2. Natural Food Sources
Though crops get the bulk of the attention when it comes to late season/winter food sources, if you have natural food sources in the area, these can be money when it comes to shed hunting. I personally don't have any crops or food sources set up specifically for winter to attract whitetails, so natural food sources are what I'm looking for. I find that often times, people will simply overlook or not seek out natural food sources. Depending on where you're located, or what's in the area, some natural food sources to be looking for could include any hard mast such as acorns or hickory nuts all the way to natural browse such as saplings, and types of branches and buds.
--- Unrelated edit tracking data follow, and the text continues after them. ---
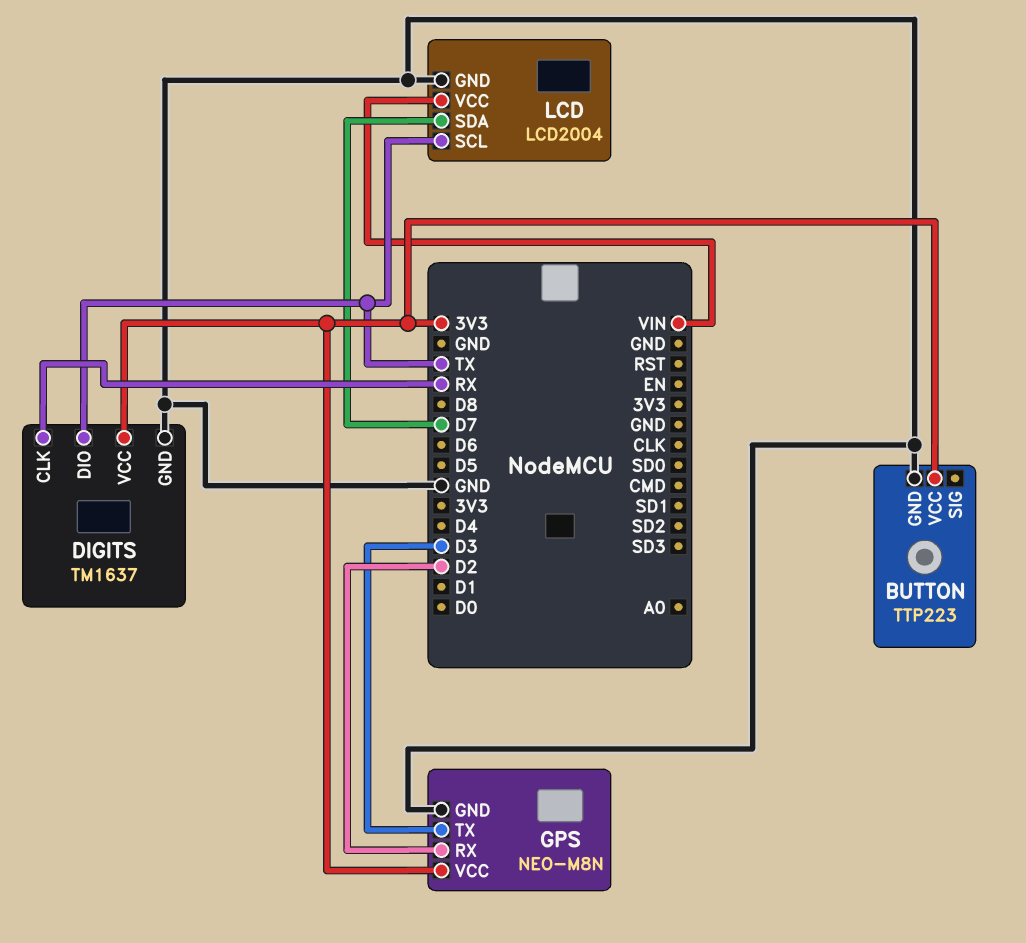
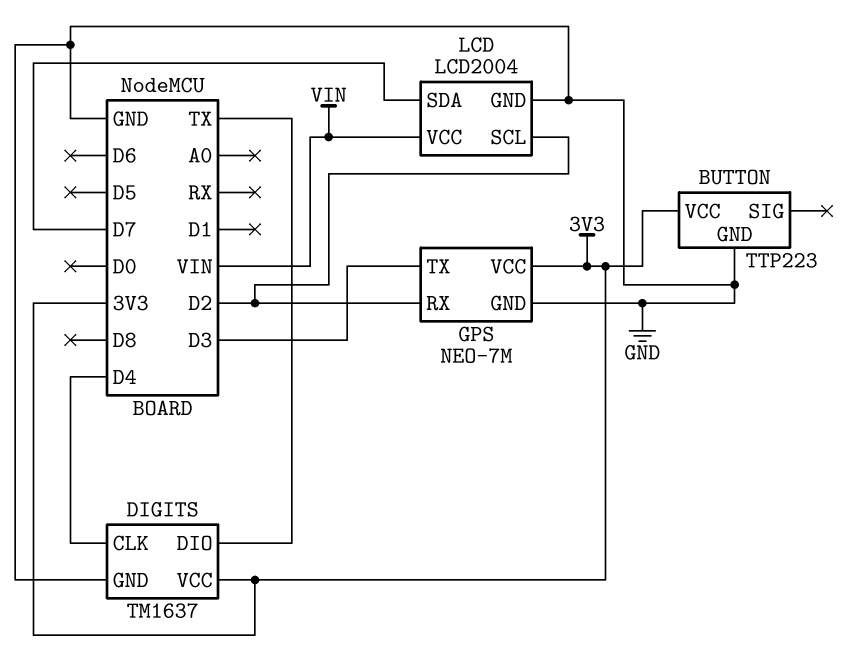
DIGITS pin CLK: RX -> D4
GPS: NEO-M8N -> NEO-7M
LCD pin SCL: TX -> D2

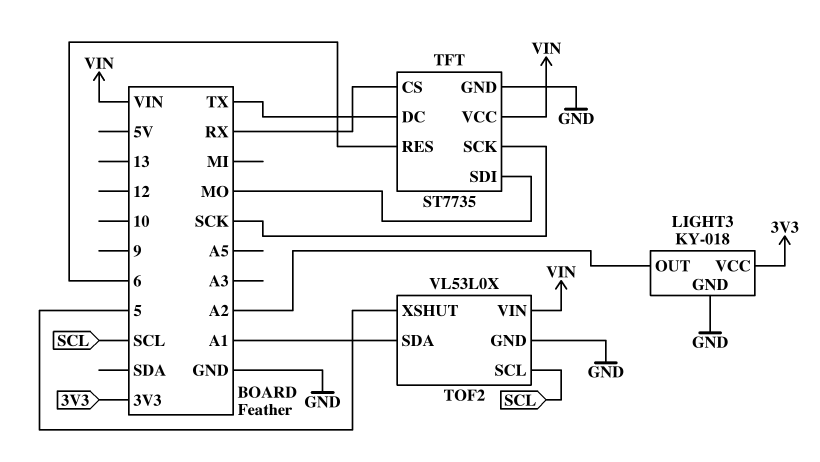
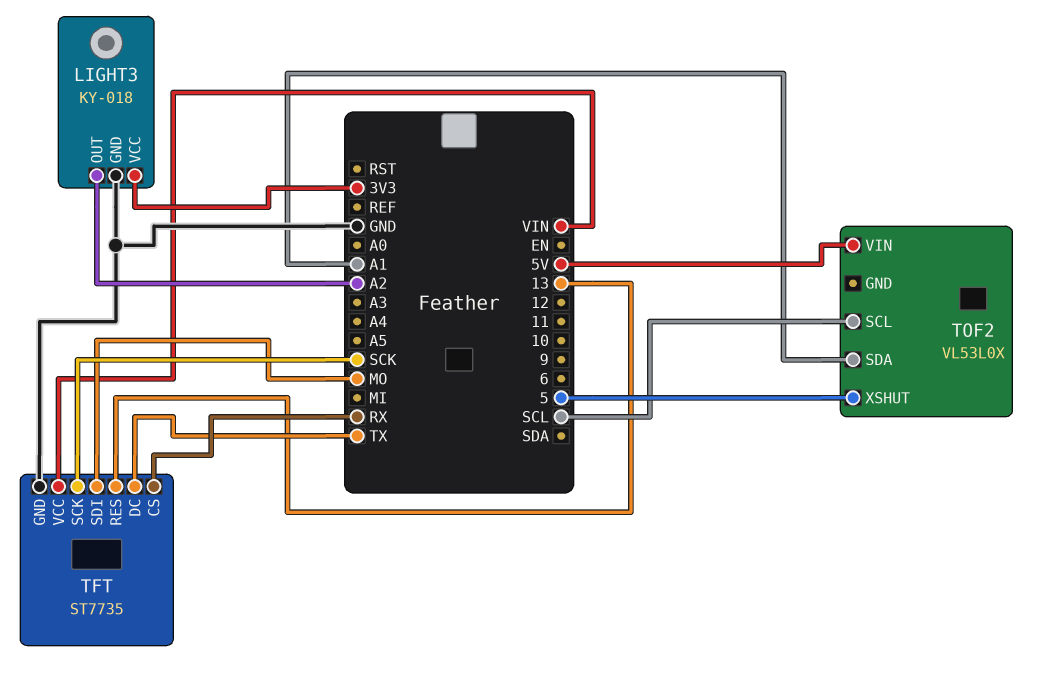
TFT pin RES: 6 -> 13
TOF2 pin GND: GND -> none
TOF2 pin VIN: VIN -> 5V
Where I live in Minnesota, a popular winter food source for deer are mountain ash berries. If I can find an area of mountain ash trees with berries low enough for the deer to get at, I know my odds of finding sheds just went up.
3. Overlooked Public Land
Just like when it comes to hunting, there are always overlooked public parcels of land that hold deer that people simply don't take the time to walk. These might not look like much on a map, but even a small piece of land that's CRP or a small piece of public near a good food source could be prime. Last year, in the midst of my best shed season to date, I reeled in 14 or 15 antlers on one piece of public land and am fairly certain that between me and my friends, we were the only ones to shed hunt it. A tactic that I'll sometimes employ is to pick out a few pieces of public to check out over the course of a weekend. If I get to a certain piece of land and don't think it's holding many deer, I may take a quick speed walk, but if it looks like it received a lot of winter activity, I'll then spend more time going over the property in depth.
If you are someone who loves to shed hunt, and get out there and find antlers, it's not always as cut and dry as some like to make it seem. You might have to put in a lot of work locating untapped areas, identifying overseen food sources, and spend some time in the thick nasty timber nobody else wants to walk through.